Lantus and Toujeo are both administered once daily but in clinical trials the newer product was associated with equivalent blood glucose control but significantly lower levels of hypoglycaemia, particularly at night, thanks to a smoother pharmacokinetic/pharmacodynamic profile.
“The fear of hypoglycaemia is a major hurdle for patient adherence and compliance,” commented Pascale Witz, head of strategic commercial development at Sanofi, during the firm’s annual results presentation earlier this month. The low injection volume for Toujeo also makes it easier and quicker to administer, he added.
“Despite the proven efficacy of insulin, ensuring effective titration and maintenance can be a challenge for both patients and healthcare professionals due to hypoglycaemia concerns,” said diabetes specialist John Anderson of the Frist Clinic in Nashville, adding that around half of all patients living with diabetes remain uncontrolled.
Sanofi has made no secret of the fact that it will try to aggressively switch patients from Lantus to Toujeo – in fact its forecasts of parity or slight growth in its diabetes franchise this year rely on that happening.
Meanwhile, the competitive landscape for Sanofi has become a lot less complicated of late, which will give just-appointed new chief executive Olivier Brandicourt some comfort when he takes the helm in April.
Eli Lilly – via its collaboration with Boehringer Ingelheim – has long been considered main threat to Sanofi’s diabetes franchise in the next couple of years. Not only is it is developing a biosimilar version of Lantus that has been given the nod in Europe, but also has a long-acting insulin peglispro candidate that outperformed Lantus in clinical trials.
Earlier this week however, Lilly said it had delayed plans to file for approval of insulin peglispro until 2016 after worrying changes in liver fat were seen in trials, leading some analysts to conclude that the company had missed its window of opportunity.

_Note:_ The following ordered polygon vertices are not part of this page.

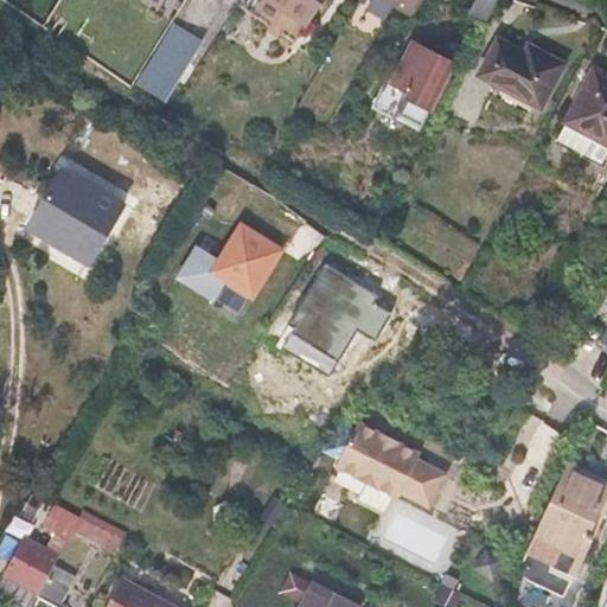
[(264,0),(307,27),(325,0),(264,0)]
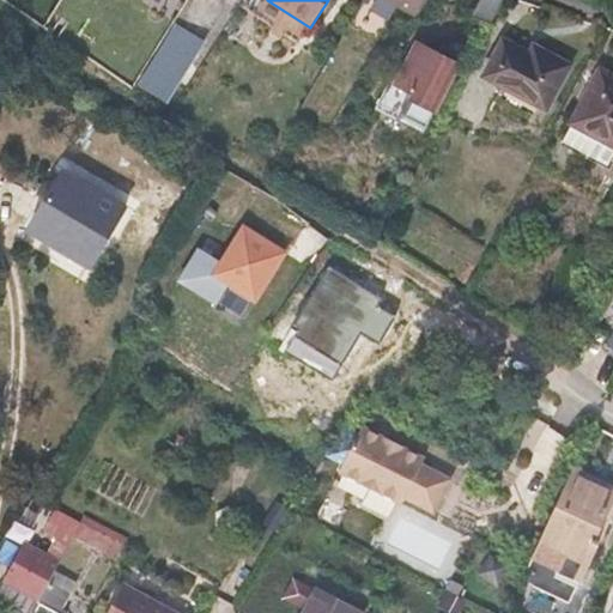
[(387,0),(414,16),(423,0),(387,0)]
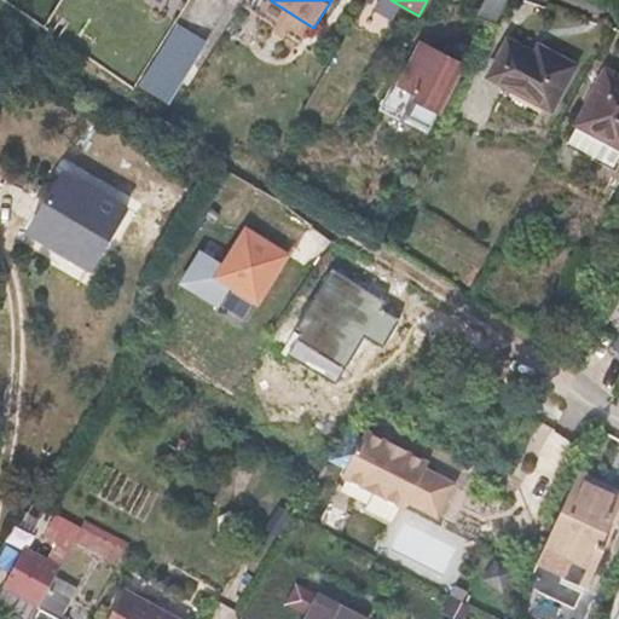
[(509,0),(484,0),(475,18),(497,24),(509,0)]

With Novo Nordisk’s Tresiba (insulin degludec) rival also delayed in the US by a request for a cardiovascular outcomes study – Sanofi has a clearer run at establishing market share for Toujeo.
However, while a US launch for Tresiba had originally been put out to 2017, there have been suggestions latterly that the company may be able to go to the FDA with interim data from its DEVOTE outcomes trial – due later this year – which could bring that date forward by up to a year.